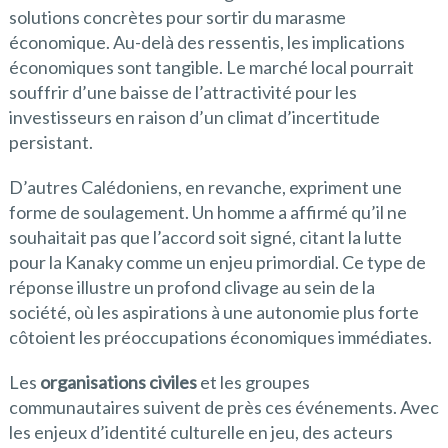
solutions concrètes pour sortir du marasme
économique. Au-delà des ressentis, les implications
économiques sont tangible. Le marché local pourrait
souffrir d’une baisse de l’attractivité pour les
investisseurs en raison d’un climat d’incertitude
persistant.
D’autres Calédoniens, en revanche, expriment une
forme de soulagement. Un homme a affirmé qu’il ne
souhaitait pas que l’accord soit signé, citant la lutte
pour la Kanaky comme un enjeu primordial. Ce type de
réponse illustre un profond clivage au sein de la
société, où les aspirations à une autonomie plus forte
côtoient les préoccupations économiques immédiates.
Les
organisations civiles
et les groupes
communautaires suivent de près ces événements. Avec
les enjeux d’identité culturelle en jeu, des acteurs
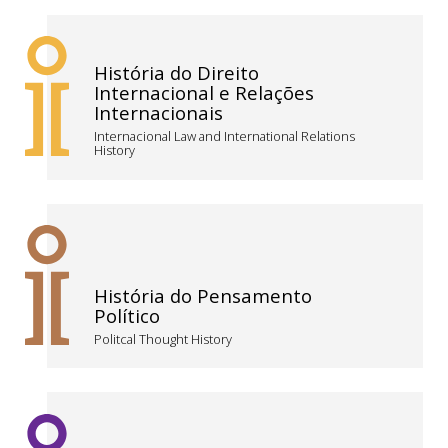
História do Direito
Internacional e Relações
Internacionais
Internacional Law and International Relations
History
História do Pensamento
Político
Politcal Thought History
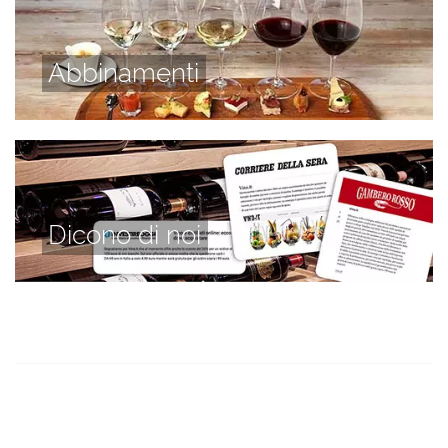
Abbinamenti
Dicono di noi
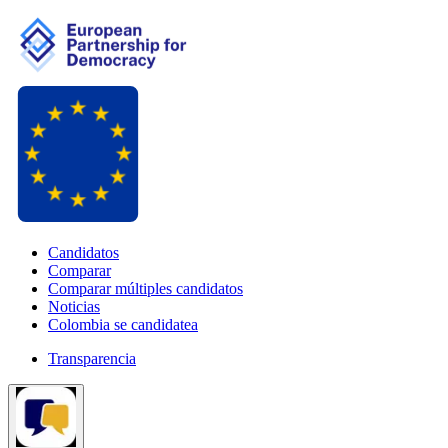
Candidatos
Comparar
Comparar múltiples candidatos
Noticias
Colombia se candidatea
Transparencia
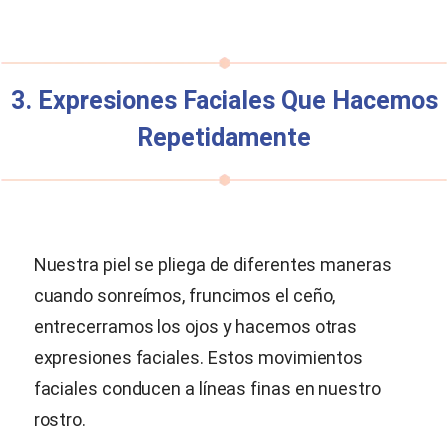
3. Expresiones Faciales Que Hacemos
Repetidamente
Nuestra piel se pliega de diferentes maneras
cuando sonreímos, fruncimos el ceño,
entrecerramos los ojos y hacemos otras
expresiones faciales. Estos movimientos
faciales conducen a líneas finas en nuestro
rostro.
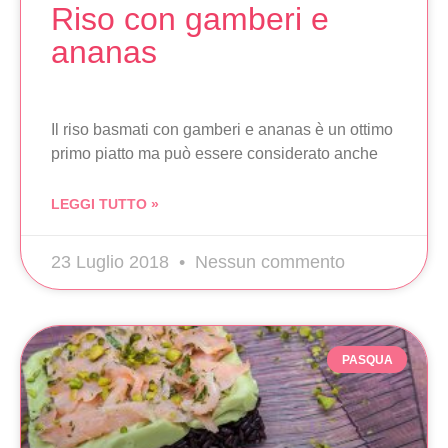
Riso con gamberi e
ananas
Il riso basmati con gamberi e ananas è un ottimo
primo piatto ma può essere considerato anche
LEGGI TUTTO »
23 Luglio 2018
Nessun commento
PASQUA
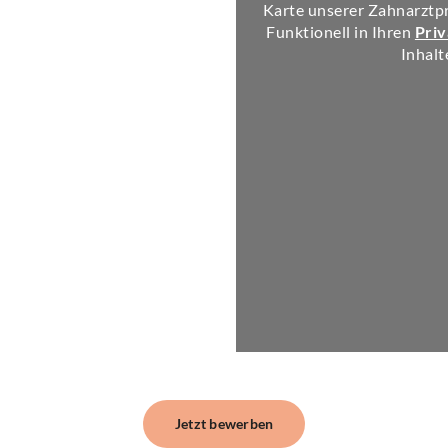
Karte unserer Zahnarztpr
Funktionell in Ihren
Priv
Inhalt
Jetzt bewerben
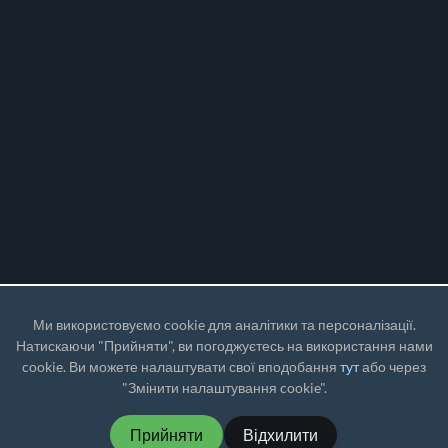
Ми використовуємо cookie для аналітики та персоналізації.
Натискаючи "Прийняти", ви погоджуєтесь на використання нами
cookie. Ви можете налаштувати свої вподобання
тут
або через
"Змінити налаштування cookie".
Прийняти
Відхилити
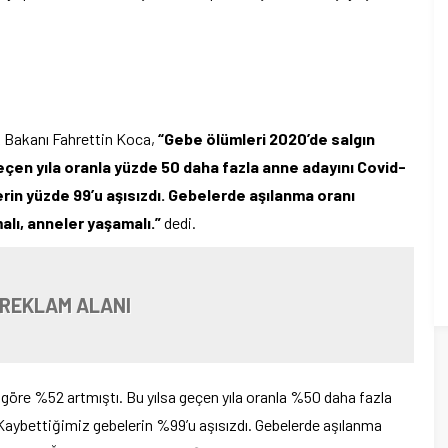
k Bakanı Fahrettin Koca,
“Gebe ölümleri 2020’de salgın
geçen yıla oranla yüzde 50 daha fazla anne adayını Covid-
rin yüzde 99’u aşısızdı. Gebelerde aşılanma oranı
lı, anneler yaşamalı.”
dedi.
 REKLAM ALANI
öre %52 artmıştı. Bu yılsa geçen yıla oranla %50 daha fazla
 Kaybettiğimiz gebelerin %99’u aşısızdı. Gebelerde aşılanma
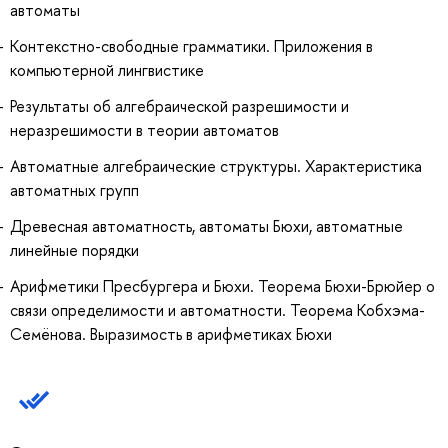
автоматы
Контекстно-свободные грамматики. Приложения в
компьютерной лингвистике
Результаты об алгебраической разрешимости и
неразрешимости в теории автоматов
Автоматные алгебраические структуры. Характеристика
автоматных групп
Древесная автоматность, автоматы Бюхи, автоматные
линейные порядки
Арифметики Пресбургера и Бюхи. Теорема Бюхи-Брюйер о
связи определимости и автоматности. Теорема Кобхэма-
Семёнова. Выразимость в арифметиках Бюхи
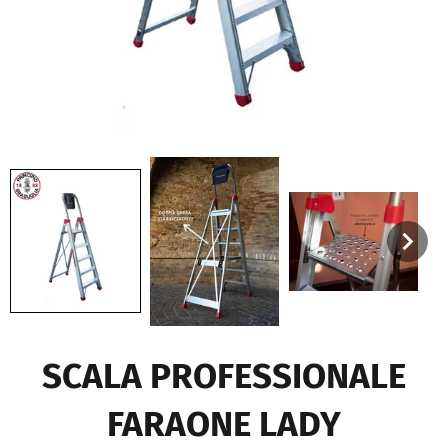
SCALA PROFESSIONALE
FARAONE LADY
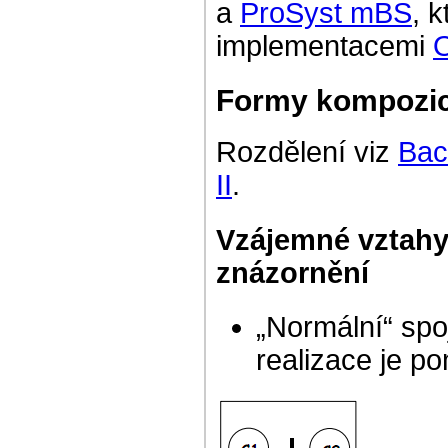
a
ProSyst mBS
, 
implementacemi
Formy kompozi
Rozdělení viz
Bac
II
.
Vzájemné vztahy
znázornění
„Normální“ spo
realizace je p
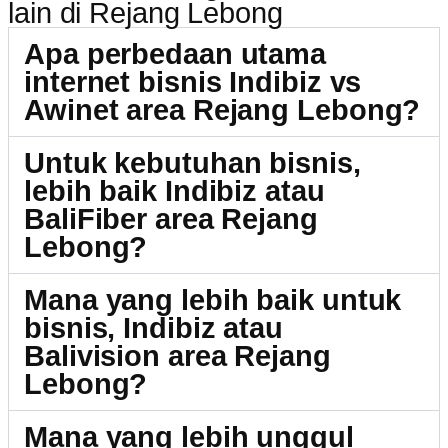
lain di Rejang Lebong
Apa perbedaan utama
internet bisnis Indibiz vs
Awinet area Rejang Lebong?
Untuk kebutuhan bisnis,
lebih baik Indibiz atau
BaliFiber area Rejang
Lebong?
Mana yang lebih baik untuk
bisnis, Indibiz atau
Balivision area Rejang
Lebong?
Mana yang lebih unggul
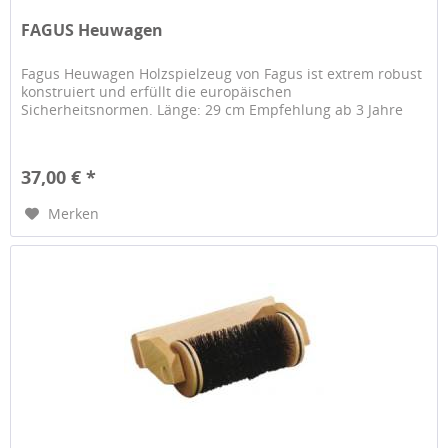
FAGUS Heuwagen
Fagus Heuwagen Holzspielzeug von Fagus ist extrem robust
konstruiert und erfüllt die europäischen
Sicherheitsnormen. Länge: 29 cm Empfehlung ab 3 Jahre
37,00 € *
Merken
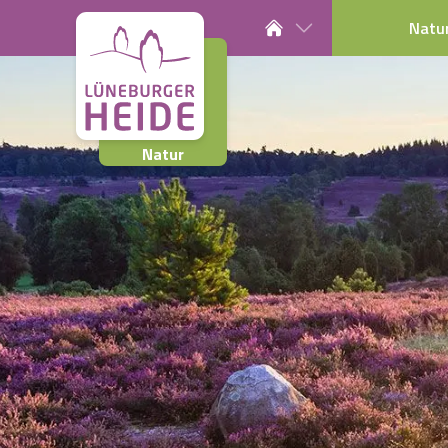
Natu
Natur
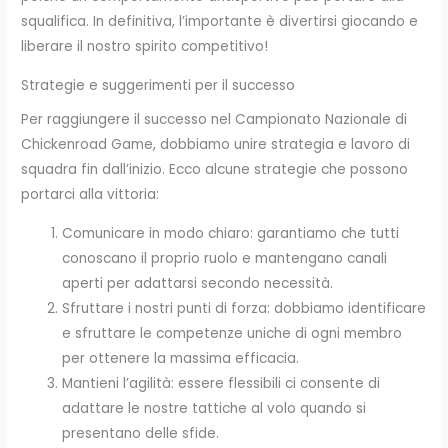
squalifica. In definitiva, l’importante è divertirsi giocando e
liberare il nostro spirito competitivo!
Strategie e suggerimenti per il successo
Per raggiungere il successo nel Campionato Nazionale di
Chickenroad Game, dobbiamo unire strategia e lavoro di
squadra fin dall’inizio. Ecco alcune strategie che possono
portarci alla vittoria:
Comunicare in modo chiaro: garantiamo che tutti
conoscano il proprio ruolo e mantengano canali
aperti per adattarsi secondo necessità.
Sfruttare i nostri punti di forza: dobbiamo identificare
e sfruttare le competenze uniche di ogni membro
per ottenere la massima efficacia.
Mantieni l’agilità: essere flessibili ci consente di
adattare le nostre tattiche al volo quando si
presentano delle sfide.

:::::

**Exercise details**: An exact transcription of the material is required, without any pictures.

**Solution to the exercise**:
solutions concrètes pour sortir du marasme
économique. Au-delà des ressentis, les implications
économiques sont tangible. Le marché local pourrait
souffrir d’une baisse de l’attractivité pour les
investisseurs en raison d’un climat d’incertitude
persistant.
D’autres Calédoniens, en revanche, expriment une
forme de soulagement. Un homme a affirmé qu’il ne
souhaitait pas que l’accord soit signé, citant la lutte
pour la Kanaky comme un enjeu primordial. Ce type de
réponse illustre un profond clivage au sein de la
société, où les aspirations à une autonomie plus forte
côtoient les préoccupations économiques immédiates.
Les
organisations civiles
et les groupes
communautaires suivent de près ces événements. Avec
les enjeux d’identité culturelle en jeu, des acteurs
História do Direito
Internacional e Relações
Internacionais
Internacional Law and International Relations
History
História do Pensamento
Político
Politcal Thought History
Abbinamenti
Dicono di noi
Candidatos
Comparar
Comparar múltiples candidatos
Noticias
Colombia se candidatea
Transparencia
3. Expresiones Faciales Que Hacemos
Repetidamente
Nuestra piel se pliega de diferentes maneras
cuando sonreímos, fruncimos el ceño,
entrecerramos los ojos y hacemos otras
expresiones faciales. Estos movimientos
faciales conducen a líneas finas en nuestro
rostro.
Riso con gamberi e
ananas
Il riso basmati con gamberi e ananas è un ottimo
primo piatto ma può essere considerato anche
LEGGI TUTTO »
23 Luglio 2018
Nessun commento
PASQUA
Karte unserer Zahnarztpr
Funktionell in Ihren
Priv
Inhalt
Jetzt bewerben
Ми використовуємо cookie для аналітики та персоналізації.
Натискаючи "Прийняти", ви погоджуєтесь на використання нами
cookie. Ви можете налаштувати свої вподобання
тут
або через
"Змінити налаштування cookie".
Прийняти
Відхилити
k Bakanı Fahrettin Koca,
“Gebe ölümleri 2020’de salgın
geçen yıla oranla yüzde 50 daha fazla anne adayını Covid-
rin yüzde 99’u aşısızdı. Gebelerde aşılanma oranı
lı, anneler yaşamalı.”
dedi.
 REKLAM ALANI
öre %52 artmıştı. Bu yılsa geçen yıla oranla %50 daha fazla
 Kaybettiğimiz gebelerin %99’u aşısızdı. Gebelerde aşılanma
автоматы
Контекстно-свободные грамматики. Приложения в
компьютерной лингвистике
Результаты об алгебраической разрешимости и
неразрешимости в теории автоматов
Автоматные алгебраические структуры. Характеристика
автоматных групп
Древесная автоматность, автоматы Бюхи, автоматные
линейные порядки
Арифметики Пресбургера и Бюхи. Теорема Бюхи-Брюйер о
связи определимости и автоматности. Теорема Кобхэма-
Семёнова. Выразимость в арифметиках Бюхи
SCALA PROFESSIONALE
FARAONE LADY
a
ProSyst mBS
, 
implementacemi
Formy kompozi
Rozdělení viz
Bac
II
.
Vzájemné vztahy
znázornění
„Normální“ spo
realizace je p
lain di Rejang Lebong
Apa perbedaan utama
internet bisnis Indibiz vs
Awinet area Rejang Lebong?
Untuk kebutuhan bisnis,
lebih baik Indibiz atau
BaliFiber area Rejang
Lebong?
Mana yang lebih baik untuk
bisnis, Indibiz atau
Balivision area Rejang
Lebong?
Mana yang lebih unggul
FAGUS Heuwagen
Fagus Heuwagen Holzspielzeug von Fagus ist extrem robust
konstruiert und erfüllt die europäischen
Sicherheitsnormen. Länge: 29 cm Empfehlung ab 3 Jahre
37,00 € *
Merken
Natu
Natur
squalifica. In definitiva, l’importante è divertirsi giocando e
liberare il nostro spirito competitivo!
Strategie e suggerimenti per il successo
Per raggiungere il successo nel Campionato Nazionale di
Chickenroad Game, dobbiamo unire strategia e lavoro di
squadra fin dall’inizio. Ecco alcune strategie che possono
portarci alla vittoria:
Comunicare in modo chiaro: garantiamo che tutti
conoscano il proprio ruolo e mantengano canali
aperti per adattarsi secondo necessità.
Sfruttare i nostri punti di forza: dobbiamo identificare
e sfruttare le competenze uniche di ogni membro
per ottenere la massima efficacia.
Mantieni l’agilità: essere flessibili ci consente di
adattare le nostre tattiche al volo quando si
presentano delle sfide.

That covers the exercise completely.